Optical and exposure parameters:
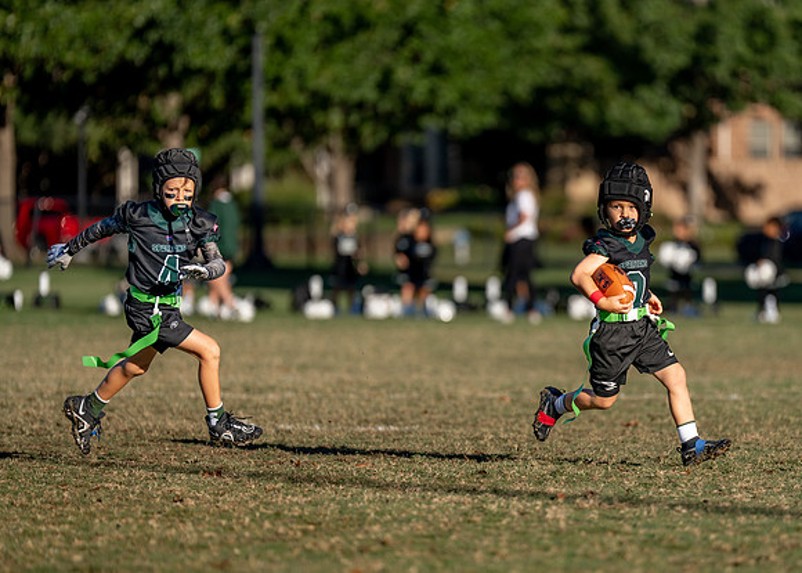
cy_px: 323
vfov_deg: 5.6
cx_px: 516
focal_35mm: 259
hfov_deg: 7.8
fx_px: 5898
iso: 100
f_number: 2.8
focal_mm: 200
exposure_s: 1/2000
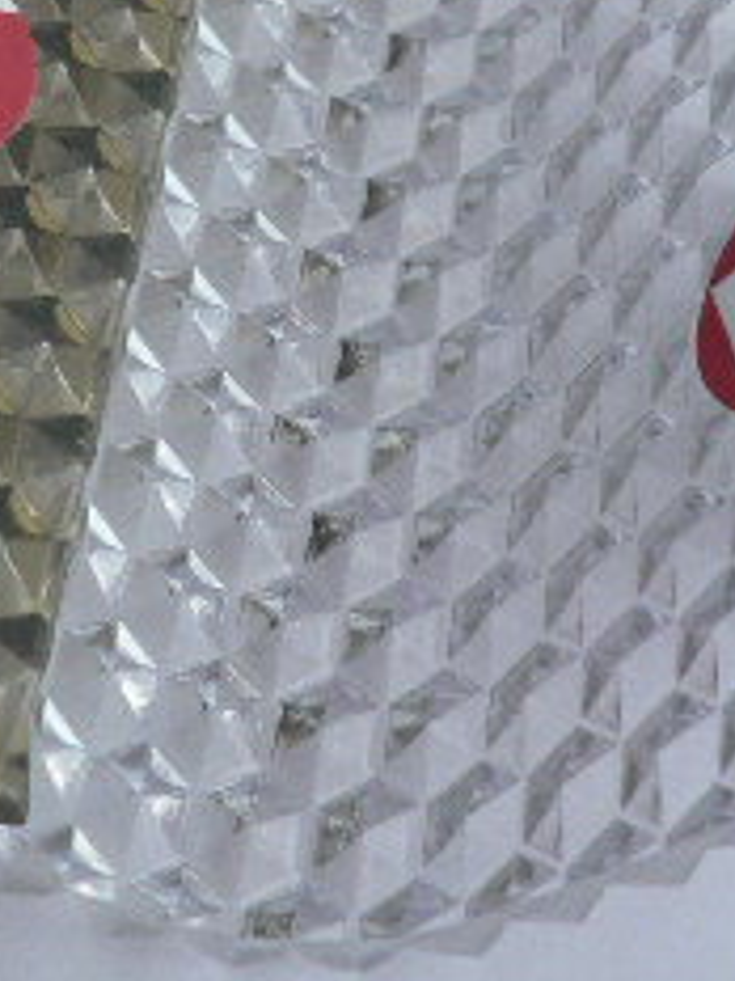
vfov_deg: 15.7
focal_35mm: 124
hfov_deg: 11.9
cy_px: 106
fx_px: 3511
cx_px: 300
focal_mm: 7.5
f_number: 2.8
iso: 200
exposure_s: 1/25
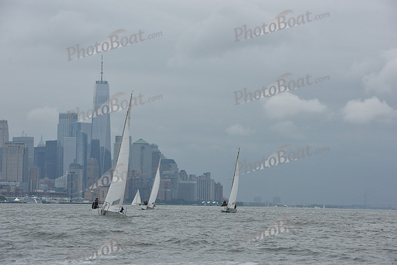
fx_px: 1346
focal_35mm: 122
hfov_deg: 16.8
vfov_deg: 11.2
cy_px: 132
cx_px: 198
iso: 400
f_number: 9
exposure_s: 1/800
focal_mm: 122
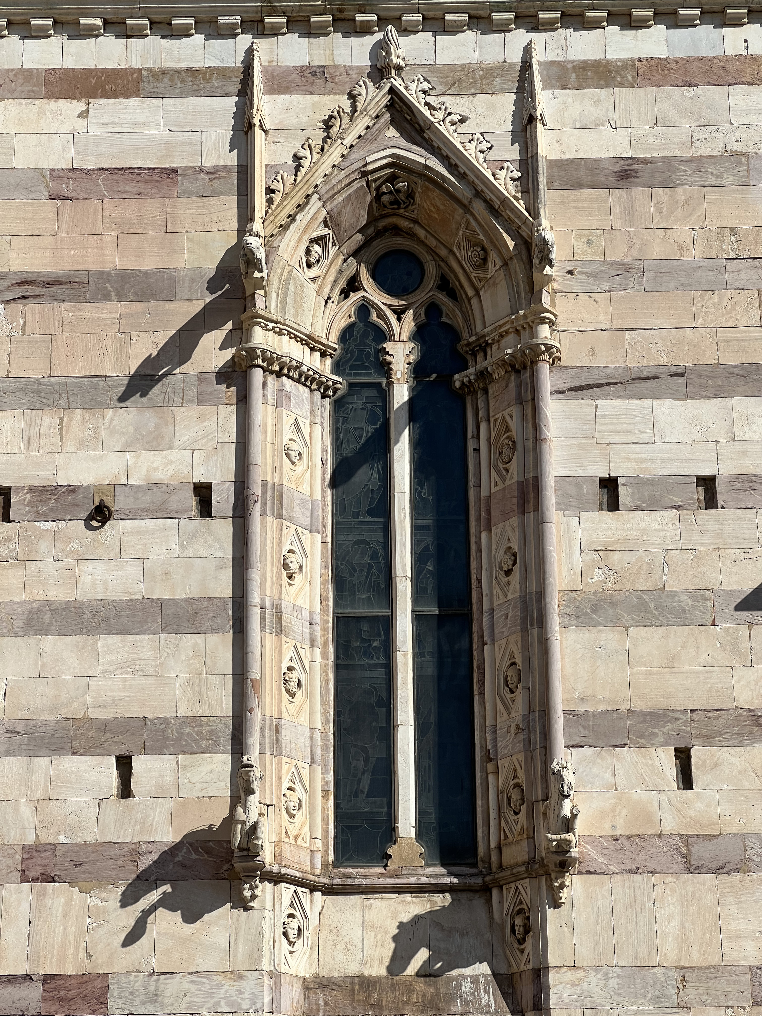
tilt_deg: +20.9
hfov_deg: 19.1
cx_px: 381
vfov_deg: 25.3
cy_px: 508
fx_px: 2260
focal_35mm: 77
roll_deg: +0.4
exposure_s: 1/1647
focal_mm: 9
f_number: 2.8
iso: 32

...

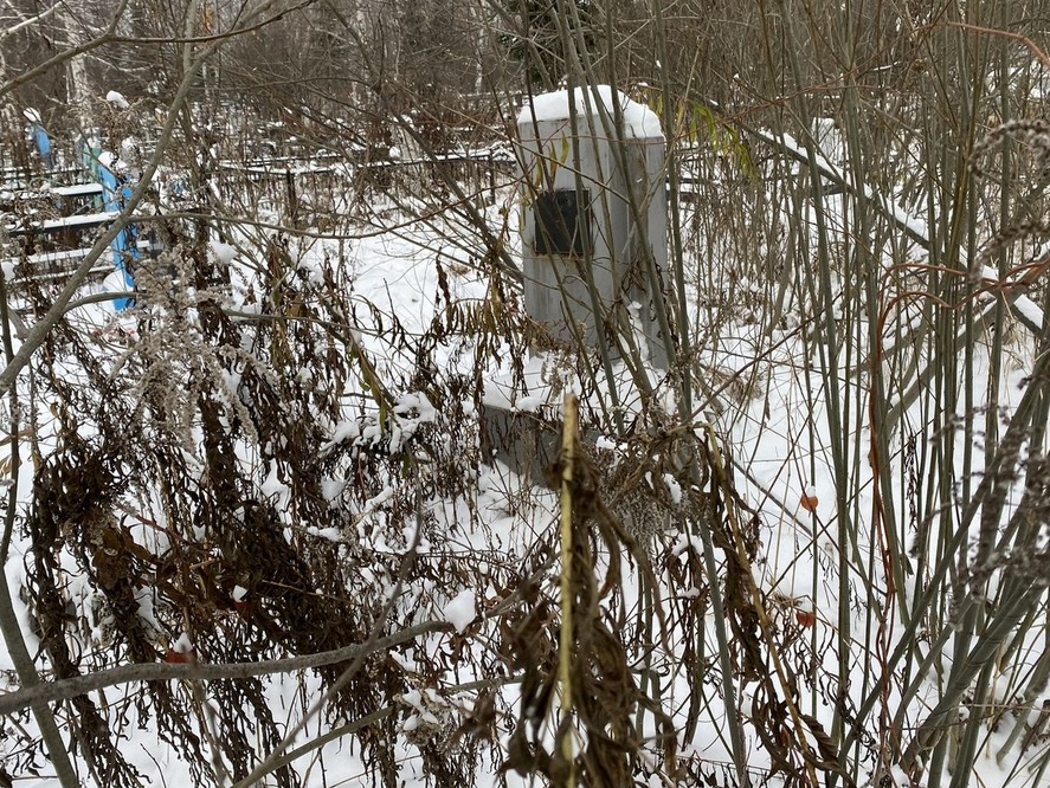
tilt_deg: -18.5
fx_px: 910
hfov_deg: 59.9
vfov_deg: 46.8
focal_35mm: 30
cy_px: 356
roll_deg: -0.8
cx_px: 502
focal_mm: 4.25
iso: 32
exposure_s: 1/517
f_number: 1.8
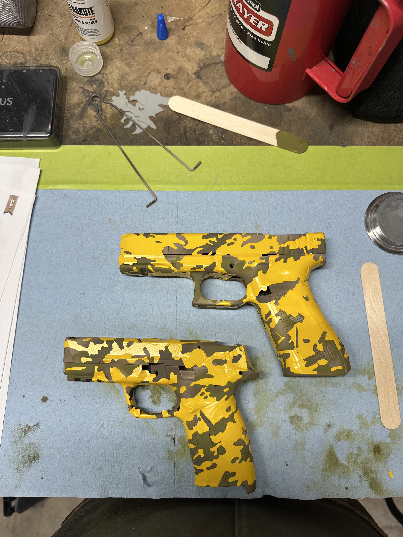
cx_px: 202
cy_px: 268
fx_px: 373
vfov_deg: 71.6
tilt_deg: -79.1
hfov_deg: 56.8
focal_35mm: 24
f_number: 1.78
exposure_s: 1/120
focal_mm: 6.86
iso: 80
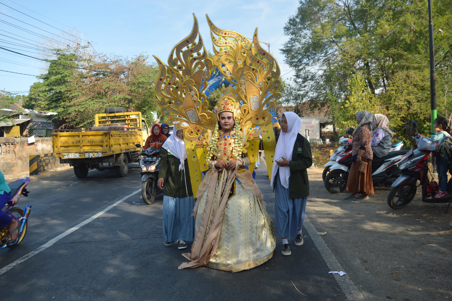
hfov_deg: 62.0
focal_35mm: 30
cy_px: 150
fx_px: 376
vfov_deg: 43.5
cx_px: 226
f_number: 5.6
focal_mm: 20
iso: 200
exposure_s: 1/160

• _Action item_:
With the pictures left out, write out exactly the lines above from the one containing "vfov_deg: 15.7" through the one containing "hfov_deg: 19.1".

• _Exercise output_:
vfov_deg: 15.7
focal_35mm: 124
hfov_deg: 11.9
cy_px: 106
fx_px: 3511
cx_px: 300
focal_mm: 7.5
f_number: 2.8
iso: 200
exposure_s: 1/25
fx_px: 1346
focal_35mm: 122
hfov_deg: 16.8
vfov_deg: 11.2
cy_px: 132
cx_px: 198
iso: 400
f_number: 9
exposure_s: 1/800
focal_mm: 122
tilt_deg: +20.9
hfov_deg: 19.1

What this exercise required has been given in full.